Last year Alan Milburn prepared a report on Fair Access to the Professions. Over and over, the report used the empty, misleading rhetoric of a race in which "everyone" is "entitled" to have a "fair chance" of "winning". But if there are winners there are losers, and such sporting metaphors are intended to deflect attention from the fact that the most important determinants of who ends up in which category are not miraculously independent qualities of "ability" or "effort" on the part of the individual but the pre-existing distribution of wealth and power in society.

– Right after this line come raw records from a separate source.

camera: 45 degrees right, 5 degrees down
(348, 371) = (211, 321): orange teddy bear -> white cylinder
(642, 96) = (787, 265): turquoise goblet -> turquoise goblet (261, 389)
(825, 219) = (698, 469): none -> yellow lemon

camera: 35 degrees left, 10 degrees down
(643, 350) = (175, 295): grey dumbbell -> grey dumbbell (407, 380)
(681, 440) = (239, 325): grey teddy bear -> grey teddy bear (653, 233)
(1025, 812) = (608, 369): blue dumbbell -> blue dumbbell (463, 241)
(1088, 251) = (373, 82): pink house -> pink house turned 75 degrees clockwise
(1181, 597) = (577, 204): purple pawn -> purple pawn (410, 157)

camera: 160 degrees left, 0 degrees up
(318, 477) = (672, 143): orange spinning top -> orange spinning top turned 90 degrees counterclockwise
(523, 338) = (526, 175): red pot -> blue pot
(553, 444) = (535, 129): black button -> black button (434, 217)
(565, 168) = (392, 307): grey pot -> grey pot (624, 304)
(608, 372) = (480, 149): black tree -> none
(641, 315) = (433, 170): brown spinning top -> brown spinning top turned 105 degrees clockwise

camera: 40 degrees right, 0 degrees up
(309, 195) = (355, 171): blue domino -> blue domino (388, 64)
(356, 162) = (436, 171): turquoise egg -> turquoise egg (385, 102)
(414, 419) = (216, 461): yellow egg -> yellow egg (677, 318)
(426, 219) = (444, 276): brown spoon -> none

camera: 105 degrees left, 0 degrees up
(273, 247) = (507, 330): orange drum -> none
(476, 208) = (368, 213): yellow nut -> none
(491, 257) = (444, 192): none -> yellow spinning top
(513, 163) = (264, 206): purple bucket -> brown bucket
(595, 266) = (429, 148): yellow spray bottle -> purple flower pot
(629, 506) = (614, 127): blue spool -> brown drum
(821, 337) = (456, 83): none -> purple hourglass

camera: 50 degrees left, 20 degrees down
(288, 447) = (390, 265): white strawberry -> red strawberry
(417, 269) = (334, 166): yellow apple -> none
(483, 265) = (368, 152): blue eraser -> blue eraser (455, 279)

The ideological functions of this language are most tellingly exhibited in the use of the metaphor of "the level playing field". We think we know what this phrase means. But language carries its own DNA that works itself out without our intending or even being aware of it. We might note that sports contested on a playing field are nearly always between two teams; the metaphor suggests something as old-fashioned as the conflict between two classes. And the teams usually change ends at half-time; any slope affects both teams equally. But the most important limitation of the metaphor is that what happens on the playing field, however level, is determined by things off it: recruitment, wealth, time, training ... Taking a spirit-level to every inch of the pitch is not going to even up a contest between Man Utd and a pub team.
But it is in its handling of its central category of social mobility that this feelgood discourse most tellingly reveals its ideological character. The category has become a difficult one to use with any precision. In different settings, it is now deployed to refer to one (or more) of the following three things:
1. The trajectory of individuals in the course of their lifetime away from a starting-point defined by their parents' socioeconomic position.
2. The changing patterns of advantage and disadvantage between social groups in comparison to the patterns among the previous generation.
3. The changing structure of employment or prosperity across society such that a larger proportion of the population come to be in "higher" occupations.
These changes do not all entail each other, and one may be at the expense of the others. A long familiar criticism of the "scholarship boy" model of individual mobility was that it left the relative position of the social classes unchanged, even reinforcing hierarchies by siphoning off some outstanding talents of the lower classes into higher classes. Conversely, the third type of social mobility may result in, say, many manual jobs being replaced by white-collar jobs without the relative status and scale of rewards of most of the class filling those jobs being significantly altered. In 1951, one in eight jobs was classified as professional; by 2001 over one in three jobs was so classified, but the relative position of the groups who filled them may not have changed very much.
The current discourse is almost silent on what happens to those who are left behind when the "talented" and "able" have sped off along the highway of success. Life is, it seems, a benign competition in which most shall have prizes.
Social mobility discourse might seem to be exemplary "Yes, we can" politics, but its assumptions reveal a profound pessimism: first, about there being any way in which society can reshape its socioeconomic structure – staggering inequalities of wealth are seen as natural; and second, about there being any way for people to agree on what is valuable in life other than in terms of market-modelled consumer satisfaction. The only goals people may be assumed to share are a desire to "get on", to move up some imaginary (but misleading) social ladder.
When these two forms of pessimism are combined, we get the hollow activism of "fair access". Everyone has an equal right to try to get what they think they want (mostly at others' expense). Wants can't be criticised: that would be "elitist". The market cannot be gainsaid: that would reduce prosperity (itself a completely undemonstrated contention). The only function of government, it seems, is to ensure that those with sharp elbows have a "fair chance" of using them. We have been here before.